Mitigating the Impact of Tariff on the Chemical Industry

This artical introduces the key actions to take in order to manage the ever changing impact of Tariffs on chemicals businesses.

Mitigating the Tariff Impact on Chemicals   

Navigating tariff impacts requires chemical companies to be both agile and strategic in their pricing decisions. This article outlines nine actionable strategies—from rapid cost pass-throughs to raw material substitution and contract management—that help protect margins and uncover new opportunities amid tariff volatility.

1️⃣ Pass on the Tariff Cost changes quickly: It is best to pass on the tariff related cost increases/ changes quickly to your customers to protect the margin. The good news is there will be no surprises with this – everyone knows cost increases are coming.  Provide plenty of documentation on increases to customers so they can use this information with their customers to justify the increases they will be making on downstream products.

2️⃣ Create Price Transparency and Flexibility: It is best indicating the temporary nature of Tariff by showing this as a separate surcharge or fee. This also offers flexibility with the ever-evolving tariff situation, enabling adjustment to tariff percentage. This is to create transparency with the customers and protect the margin.

3️⃣ Change in Oil Price:

Oil prices reduced by 10 to 15% post tariff.

This impact may be required to be passed on to the index/ formula price customers but may be selectively passed on to the non-contracted and log tailed customers. This may also bring in a reduction in energy/ processing costs. These changes might allow for absorption of tariffs by the producing company to avert a price increase.

4️⃣ New Product/ Customer opportunities: Tariffs may render some imported products unviable/ more expensive. This could open up opportunities for new products and new customers.

5️⃣ Exchange rate impact: The tariffs initially caused the USD to strengthen and later they weakened the USD.  This impact is to be calculated in the price and may be passed on to the customers selectively depending on its significance.

6️⃣ Inventory: As for as possible built in buffer for raw materials with no tariffs or low tariffs (10%). This will give cushion while post tariff prices are negotiated with customers.

7️⃣ Product Mix Rationalization: Since most chemical companies have some flexibility to adjust their finished product mix, they could produce more products which have minimal impact of tariffed raw materials.

8️⃣ Tariffed Raw Material Substitution: Some chemical processes may allow substitution of imported/ tariffed raw materials with non-tariffed local raw materials in manufacturing processes. It may be possible to substitute non tariffed raw materials to avoid cost increases.

9️⃣ Force Majeure Clause: Should existing long-term contracts include a Force Majeure clause, consider invoking it, as the tariffs were unforeseen and beyond the normal obligation of suppliers. It may be best to include this clause in all future contracts with the customers if it is not in place already.

The American Chemical Industry faces significant challenges navigating the complexities of tariffs.

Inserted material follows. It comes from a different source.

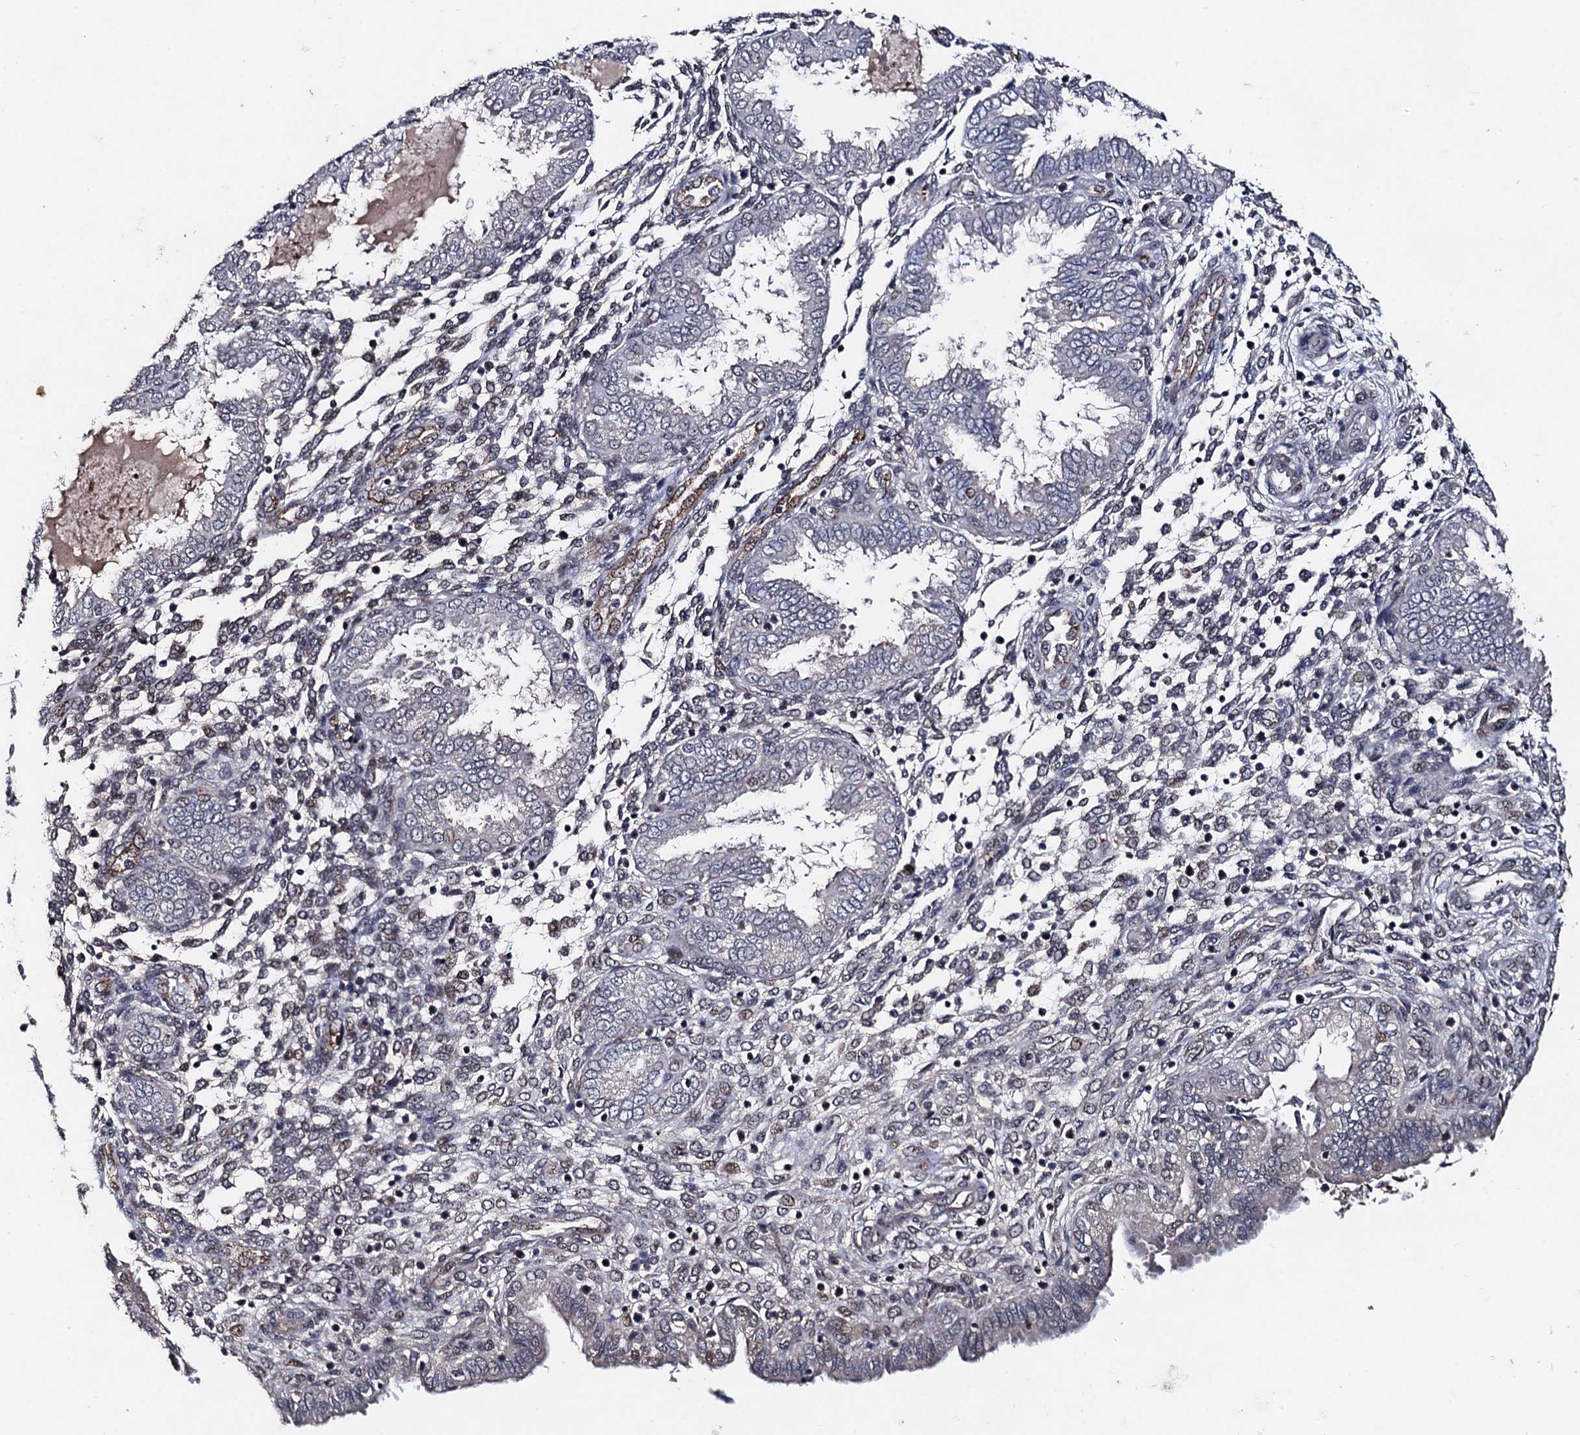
{"staining": {"intensity": "moderate", "quantity": "<25%", "location": "nuclear"}, "tissue": "endometrium", "cell_type": "Cells in endometrial stroma", "image_type": "normal", "snomed": [{"axis": "morphology", "description": "Normal tissue, NOS"}, {"axis": "topography", "description": "Endometrium"}], "caption": "Benign endometrium reveals moderate nuclear staining in about <25% of cells in endometrial stroma, visualized by immunohistochemistry.", "gene": "PPTC7", "patient": {"sex": "female", "age": 33}}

However, by proactively implementing the nine pricing strategies outlined above—from transparent cost pass-throughs to strategic raw material substitutions and leveraging force majeure clauses—companies can effectively mitigate the negative impacts and even uncover new opportunities. Successfully navigating this landscape requires a nuanced understanding of market dynamics, pricing models, and contractual obligations.